Presiding Justice of the First Judicial Department
- In office 2017–2023
- Appointed by: Andrew Cuomo
- Preceded by: Luis Gonzalez
- Succeeded by: Dianne Renwick

Associate Justice of the First Judicial Department
- In office 2008–2017
- Appointed by: Eliot Spitzer

Justice on the New York Supreme Court, 1st Judicial District
- Incumbent
- Assumed office January 1, 2003

Judge on the New York City Civil Court
- In office 1997–2002

Personal details
- Born: Santo Domingo, Dominican Republic
- Spouse: Vasthi Reyes-Acosta
- Children: 2
- Education: Columbia University Columbia Law School

= Rolando Acosta =

American judge

Rolando Acosta is an American lawyer who was the presiding justice of the New York Appellate Division of the Supreme Court, First Judicial Department, from 2017 to 2023.

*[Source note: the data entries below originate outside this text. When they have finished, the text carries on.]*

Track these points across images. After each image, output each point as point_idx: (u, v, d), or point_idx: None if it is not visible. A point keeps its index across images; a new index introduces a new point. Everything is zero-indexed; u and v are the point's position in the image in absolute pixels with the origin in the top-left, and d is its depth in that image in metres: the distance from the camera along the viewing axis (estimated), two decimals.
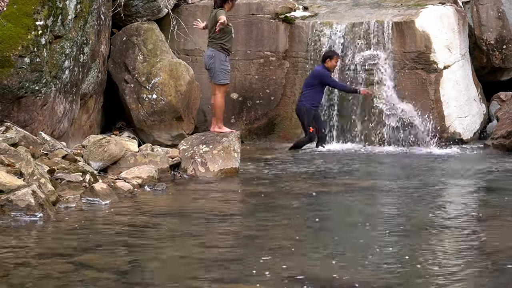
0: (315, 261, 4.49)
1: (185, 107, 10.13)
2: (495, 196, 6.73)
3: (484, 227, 5.48)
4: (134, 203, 6.34)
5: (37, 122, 8.01)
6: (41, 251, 4.63)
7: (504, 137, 9.89)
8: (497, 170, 8.26)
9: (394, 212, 6.06)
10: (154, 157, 7.79)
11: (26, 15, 7.75)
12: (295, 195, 6.79)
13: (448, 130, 10.44)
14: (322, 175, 8.10)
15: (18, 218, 5.43)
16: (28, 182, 5.91)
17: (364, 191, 7.01)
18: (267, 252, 4.62)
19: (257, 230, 5.31)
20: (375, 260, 4.46)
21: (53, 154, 7.29)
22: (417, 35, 10.39)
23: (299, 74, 10.93)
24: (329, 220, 5.79)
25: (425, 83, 10.40)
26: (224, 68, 8.77)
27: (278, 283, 4.00)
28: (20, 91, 7.72)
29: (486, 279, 4.10)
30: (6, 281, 3.97)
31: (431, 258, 4.51)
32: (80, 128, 9.37)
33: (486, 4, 11.73)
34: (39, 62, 7.81)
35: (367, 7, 11.51)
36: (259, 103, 11.03)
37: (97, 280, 4.01)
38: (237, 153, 8.27)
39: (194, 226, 5.42)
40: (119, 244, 4.83)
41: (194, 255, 4.56)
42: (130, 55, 10.27)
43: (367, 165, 8.85)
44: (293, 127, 10.89)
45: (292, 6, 11.32)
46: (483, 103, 11.49)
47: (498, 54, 11.70)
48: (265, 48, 11.04)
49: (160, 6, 10.60)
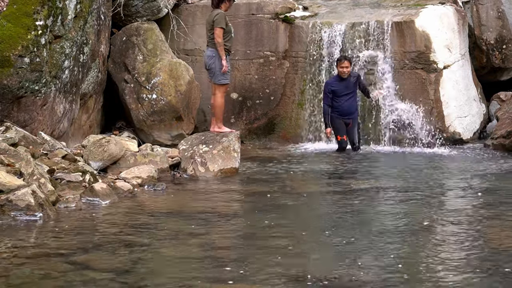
0: (315, 261, 4.49)
1: (185, 107, 10.13)
2: (495, 196, 6.73)
3: (484, 227, 5.48)
4: (134, 203, 6.34)
5: (37, 122, 8.01)
6: (41, 251, 4.63)
7: (504, 137, 9.89)
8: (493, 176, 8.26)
9: (394, 212, 6.06)
10: (154, 157, 7.79)
11: (26, 15, 7.75)
12: (295, 195, 6.79)
13: (448, 130, 10.43)
14: (323, 175, 8.10)
15: (18, 218, 5.43)
16: (28, 182, 5.91)
17: (364, 191, 7.01)
18: (267, 252, 4.62)
19: (257, 230, 5.31)
20: (375, 260, 4.46)
21: (53, 154, 7.29)
22: (417, 35, 10.39)
23: (299, 74, 10.93)
24: (329, 220, 5.79)
25: (425, 83, 10.40)
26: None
27: (278, 283, 4.00)
28: (20, 91, 7.71)
29: (486, 279, 4.10)
30: (6, 281, 3.97)
31: (431, 258, 4.51)
32: (80, 128, 9.37)
33: (486, 4, 11.73)
34: (39, 62, 7.81)
35: (367, 7, 11.51)
36: (259, 103, 11.03)
37: (97, 280, 4.01)
38: (237, 153, 8.27)
39: (194, 226, 5.41)
40: (119, 244, 4.83)
41: (194, 255, 4.56)
42: (130, 55, 10.27)
43: (367, 165, 8.84)
44: (293, 127, 10.88)
45: (292, 6, 11.32)
46: (483, 103, 11.49)
47: (498, 54, 11.70)
48: (265, 48, 11.04)
49: (160, 6, 10.60)
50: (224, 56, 8.71)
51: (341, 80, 10.00)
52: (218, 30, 8.65)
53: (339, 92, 9.99)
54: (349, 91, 10.02)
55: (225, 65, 8.69)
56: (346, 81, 10.00)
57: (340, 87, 10.00)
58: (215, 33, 8.66)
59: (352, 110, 10.05)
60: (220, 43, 8.67)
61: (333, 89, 10.00)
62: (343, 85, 10.00)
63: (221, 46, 8.68)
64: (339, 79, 10.02)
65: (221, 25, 8.67)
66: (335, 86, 10.01)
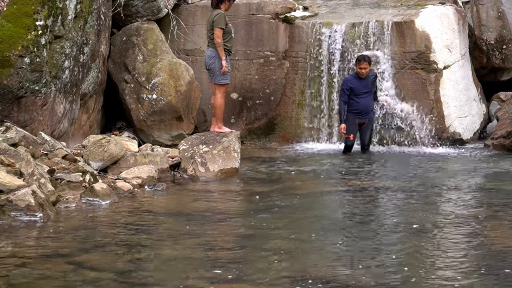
0: (315, 261, 4.49)
1: (185, 107, 10.13)
2: (495, 196, 6.73)
3: (483, 227, 5.48)
4: (134, 203, 6.35)
5: (37, 122, 8.01)
6: (41, 251, 4.63)
7: (504, 137, 9.89)
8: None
9: (393, 213, 6.06)
10: (154, 157, 7.80)
11: (26, 15, 7.75)
12: (295, 195, 6.79)
13: (448, 130, 10.43)
14: (323, 175, 8.10)
15: (18, 218, 5.43)
16: (28, 182, 5.91)
17: (363, 191, 7.01)
18: (267, 252, 4.63)
19: (257, 230, 5.31)
20: (376, 261, 4.46)
21: (53, 154, 7.29)
22: (417, 35, 10.39)
23: (299, 74, 10.93)
24: (329, 220, 5.79)
25: (425, 83, 10.40)
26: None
27: (278, 283, 4.00)
28: (20, 91, 7.72)
29: (486, 279, 4.10)
30: (6, 281, 3.97)
31: (430, 258, 4.52)
32: (80, 128, 9.37)
33: (486, 4, 11.72)
34: (39, 62, 7.81)
35: (367, 7, 11.50)
36: (259, 103, 11.03)
37: (97, 280, 4.02)
38: (237, 153, 8.27)
39: (194, 226, 5.42)
40: (119, 244, 4.83)
41: (194, 255, 4.56)
42: (130, 55, 10.27)
43: (367, 165, 8.84)
44: (293, 127, 10.88)
45: (292, 6, 11.32)
46: (483, 103, 11.48)
47: (498, 54, 11.70)
48: (265, 48, 11.04)
49: (160, 6, 10.60)
50: (223, 57, 8.72)
51: (359, 79, 9.91)
52: (217, 30, 8.66)
53: (357, 90, 9.88)
54: (367, 90, 9.95)
55: (225, 65, 8.69)
56: (364, 80, 9.92)
57: (358, 86, 9.89)
58: (215, 33, 8.67)
59: (369, 109, 9.99)
60: (220, 43, 8.68)
61: (351, 86, 9.89)
62: (362, 84, 9.91)
63: (220, 46, 8.69)
64: (358, 77, 9.93)
65: (221, 25, 8.68)
66: (353, 84, 9.89)
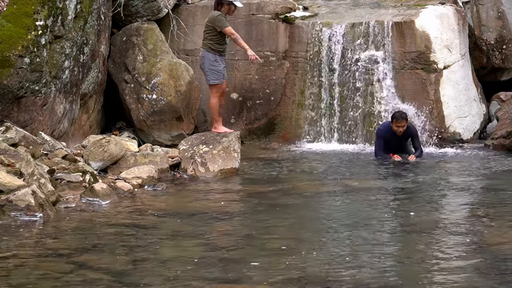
0: (315, 261, 4.49)
1: (185, 107, 10.13)
2: (495, 196, 6.73)
3: (483, 227, 5.48)
4: (134, 203, 6.35)
5: (37, 122, 8.01)
6: (41, 251, 4.63)
7: (504, 137, 9.88)
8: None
9: (393, 213, 6.06)
10: (154, 157, 7.80)
11: (26, 15, 7.75)
12: (295, 195, 6.79)
13: (448, 130, 10.43)
14: (323, 176, 8.10)
15: (18, 218, 5.43)
16: (28, 182, 5.91)
17: (363, 191, 7.00)
18: (267, 252, 4.63)
19: (257, 230, 5.31)
20: (376, 260, 4.46)
21: (53, 154, 7.29)
22: (417, 35, 10.38)
23: (299, 74, 10.92)
24: (329, 220, 5.79)
25: (425, 83, 10.39)
26: (214, 68, 8.73)
27: (278, 283, 4.00)
28: (20, 91, 7.72)
29: (486, 280, 4.10)
30: (6, 281, 3.97)
31: (430, 258, 4.52)
32: (80, 128, 9.37)
33: (486, 4, 11.72)
34: (39, 62, 7.81)
35: (367, 7, 11.50)
36: (259, 103, 11.02)
37: (97, 280, 4.02)
38: (237, 153, 8.27)
39: (194, 226, 5.42)
40: (119, 244, 4.83)
41: (194, 255, 4.56)
42: (130, 55, 10.27)
43: (367, 165, 8.84)
44: (293, 127, 10.88)
45: (292, 6, 11.31)
46: (483, 103, 11.48)
47: (498, 54, 11.70)
48: (265, 48, 11.03)
49: (160, 6, 10.60)
50: (246, 46, 8.85)
51: (395, 135, 9.17)
52: (226, 30, 8.70)
53: (390, 144, 9.24)
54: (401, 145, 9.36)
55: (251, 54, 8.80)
56: (400, 137, 9.22)
57: (392, 141, 9.21)
58: (226, 33, 8.72)
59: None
60: (236, 37, 8.77)
61: (385, 139, 9.21)
62: (396, 140, 9.22)
63: (238, 39, 8.79)
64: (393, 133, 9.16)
65: (226, 25, 8.71)
66: (387, 138, 9.22)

==Early life and education==
Rolando Acosta was born and raised in Santo Domingo, Dominican Republic. When he turned 14, Acosta moved to New York City and attended DeWitt Clinton High School. There, he learned English as a second language, eventually graduating number 4 in his class of 1000 in 1975. Acosta refused the offer of Harvard, Princeton, and most other Ivies in favor of Columbia University. He graduated Columbia University in 1979 with a degree in Political Science. While at Columbia, he was the starting pitcher for Lions varsity baseball team. He was on the First Team, All Ivy League, three times and was Pitcher of the Year twice. He still holds Columbia's season and career wins records and was inducted to the Columbia University Athletic Hall of Fame in October 2008. After graduation Acosta considered going into professional baseball. However, under the advisement of his then girlfriend, author Vasthi Reyes-Acosta, he chose to attend Columbia Law School and graduated in 1982. Acosta was the recipient of the Medal for Excellence and the Wien Prize for Social Responsibility from Columbia University.

==Legal career==
Before becoming a judge, Acosta worked with the Legal Aid Society, where he was the attorney in charge of the civil trial office between 1994 and 1995, as well as the director of government and community relations. He subsequently served on the New York City Civil Court from 1997 to 2002. He was a New York Supreme Court Justice, 1st Judicial District, from 2002 to 2008 and was designated a justice for the appellate division, First Judicial Department, in 2008 by Governor Eliot Spitzer. He was appointed a member of the New York State Commission on Judicial Conduct in 2010. On May 22, 2017, Governor Andrew Cuomo promoted Acosta to fill the First Department's presiding justice role.